Becky Cooper Mug 2018

Becky Cooper

I have always been a big supporter of veterans. I have a family full of veterans from my father to my nephew and many relatives in between.

Many of my friends and acquaintances are also veterans.

When we embarked on the D-Day project to mark the 75th anniversary of the invasion that was the turning point of World War II I believed we would get many names of Crossroads veterans who served.

And we did – more than 300 names.

But what I didn’t expect was the amount of love and dedication I would hear from spouses and children of deceased veterans who brought in the information on their family member.

They beamed with pride as they retold stories they had heard over the years and swooned with love as they showed photos of their men in uniform, many commenting, “Isn’t he a handsome guy?”

One woman insisted we include her husband’s medals because he was proud of earning them.

A son brought in his father’s paperwork, medal, photos and many other documents that filled a tote bag. He was proud of his father and the upbringing his parents gave him.

A daughter was upset she did not have her father’s rank. She knew when he served but didn’t know his rank. She made a special trip to the veterans’ affairs office in Victoria to find out. She proudly showed the document that revealed the lost information. She also realized her father’s birthday and the date of the attack were the same day – he turned 22 the day the invasion began.

As the stories came in throughout the past week, I learned a lot about the men and women who served our country. Some made it home, and some weren’t so fortunate.

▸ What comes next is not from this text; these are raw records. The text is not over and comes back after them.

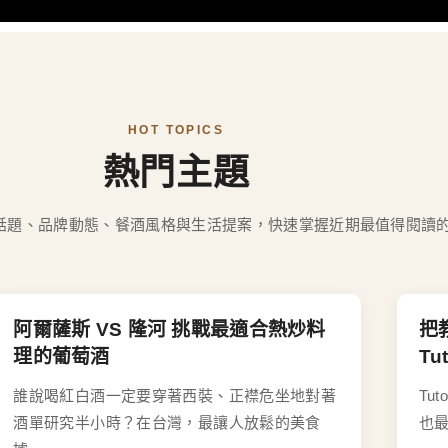
HOT TOPICS
熱門主題
話題、品牌動態、餐酒風格與生活提案，快速掌握近期最值得閱讀
阿爾薩斯 VS 隆河 挑戰最適合熱炒料
把
理的葡萄酒
T
誰說喝紅白酒一定要穿著西裝、正襟危坐地對著
Tu
酒單研究半小時？在台灣，最讓人放鬆的美食
也最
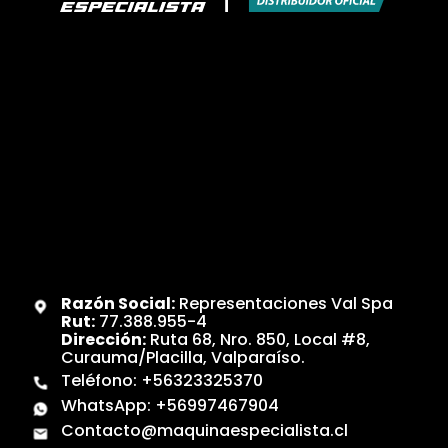
Razón Social:
Representaciones Val Spa
Rut:
77.388.955-4
Dirección:
Ruta 68, Nro. 850, Local #8,
Curauma/Placilla, Valparaíso.
Teléfono:
+56323325370
WhatsApp:
+56997467904
Contacto@maquinaespecialista.cl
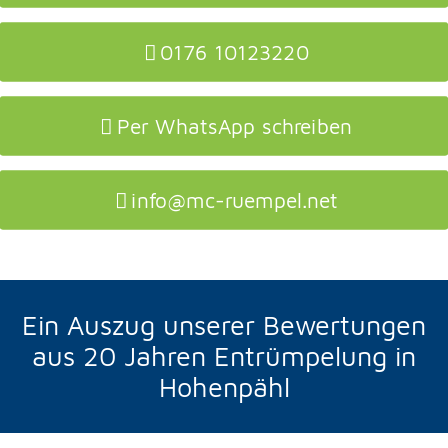
0176 10123220
Per WhatsApp schreiben
info@mc-ruempel.net
Ein Auszug unserer Bewertungen
aus 20 Jahren Entrümpelung in
Hohenpähl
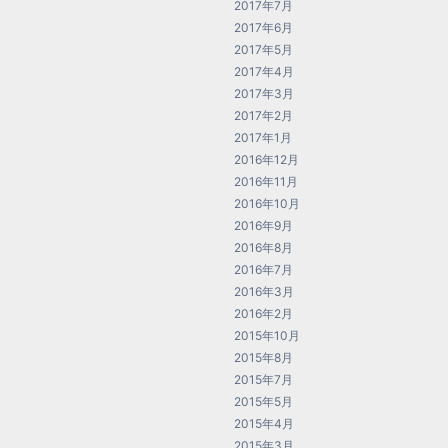
2017年7月
2017年6月
2017年5月
2017年4月
2017年3月
2017年2月
2017年1月
2016年12月
2016年11月
2016年10月
2016年9月
2016年8月
2016年7月
2016年3月
2016年2月
2015年10月
2015年8月
2015年7月
2015年5月
2015年4月
2015年3月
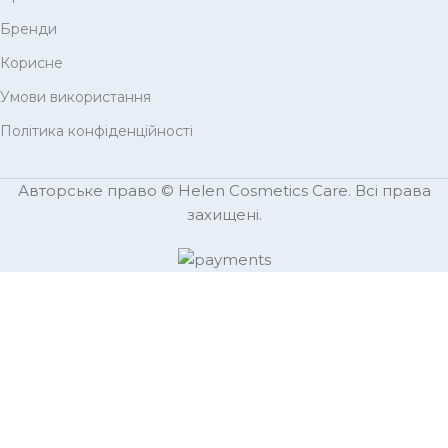
Бренди
Корисне
Умови використання
Політика конфіденційності
Авторське право © Helen Cosmetics Care. Всі права
захищені.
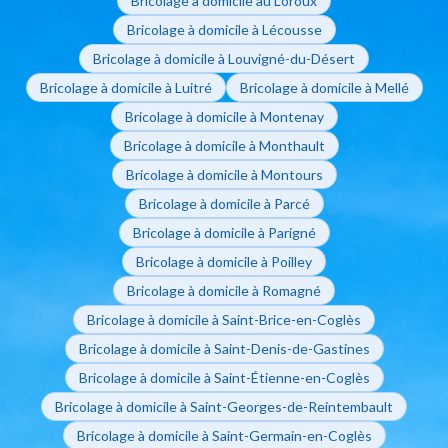
Bricolage à domicile au Loroux
Bricolage à domicile à Lécousse
Bricolage à domicile à Louvigné-du-Désert
Bricolage à domicile à Luitré
Bricolage à domicile à Mellé
Bricolage à domicile à Montenay
Bricolage à domicile à Monthault
Bricolage à domicile à Montours
Bricolage à domicile à Parcé
Bricolage à domicile à Parigné
Bricolage à domicile à Poilley
Bricolage à domicile à Romagné
Bricolage à domicile à Saint-Brice-en-Coglès
Bricolage à domicile à Saint-Denis-de-Gastines
Bricolage à domicile à Saint-Étienne-en-Coglès
Bricolage à domicile à Saint-Georges-de-Reintembault
Bricolage à domicile à Saint-Germain-en-Coglès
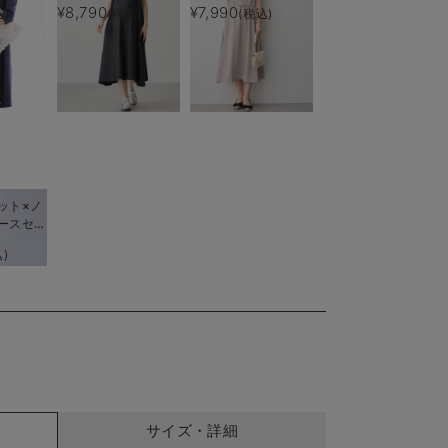
後も長く
（ひざ下丈）＆襟付き
ィ・産後授乳服【出産
¥8,790
¥7,990
込)
(税込)
(税込)
ポロロンパース 出産
後も長く使える】
準備 ギフト マタニ
ティ・授乳服
ット×ノ
ースセッ
ィ・産後
)
着れる】
me（ロー
サイズ・詳細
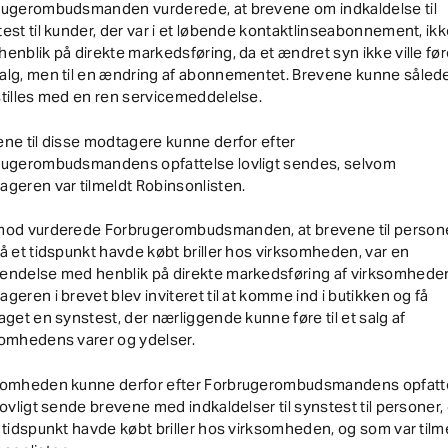
rugerombudsmanden vurderede, at brevene om indkaldelse til
est til kunder, der var i et løbende kontaktlinseabonnement, ikk
enblik på direkte markedsføring, da et ændret syn ikke ville føre
alg, men til en ændring af abonnementet. Brevene kunne såled
tilles med en ren servicemeddelelse.
ne til disse modtagere kunne derfor efter
rugerombudsmandens opfattelse lovligt sendes, selvom
geren var tilmeldt Robinsonlisten.
mod vurderede Forbrugerombudsmanden, at brevene til persone
å et tidspunkt havde købt briller hos virksomheden, var en
endelse med henblik på direkte markedsføring af virksomheden
geren i brevet blev inviteret til at komme ind i butikken og få
aget en synstest, der nærliggende kunne føre til et salg af
somhedens varer og ydelser.
somheden kunne derfor efter Forbrugerombudsmandens opfatt
lovligt sende brevene med indkaldelser til synstest til personer,
 tidspunkt havde købt briller hos virksomheden, og som var tilm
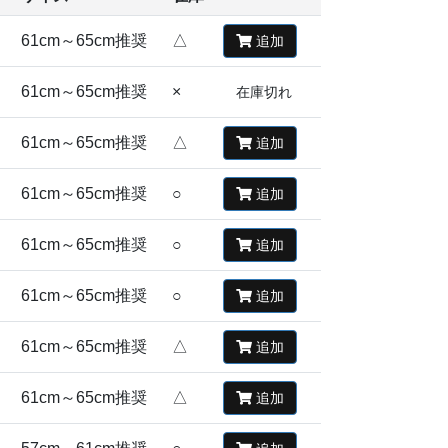
61cm～65cm推奨
△
追加
61cm～65cm推奨
×
在庫切れ
61cm～65cm推奨
△
追加
61cm～65cm推奨
○
追加
61cm～65cm推奨
○
追加
61cm～65cm推奨
○
追加
61cm～65cm推奨
△
追加
61cm～65cm推奨
△
追加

Many are alive and nearing the century mark in life. Imagine the history that each one has lived.

I remember the first veteran to walk in with his information. With his wife on his arm, 92-year-old Forest L. Jones proudly handed me the information written down in his handwriting. We talked a little, and I thanked him for his service to our country. He smiled and said, “Thank you for remembering.”

While talking to several veterans and their families, I could feel a lump forming in my throat and my eyes starting to water. I felt their pride.

I was truly grateful to all the veterans for risking their lives to keep our country free.

I also felt an immeasurable amount of pride for my family members who served and continue to serve our country.

Becky Cooper is the managing editor for the Victoria Advocate.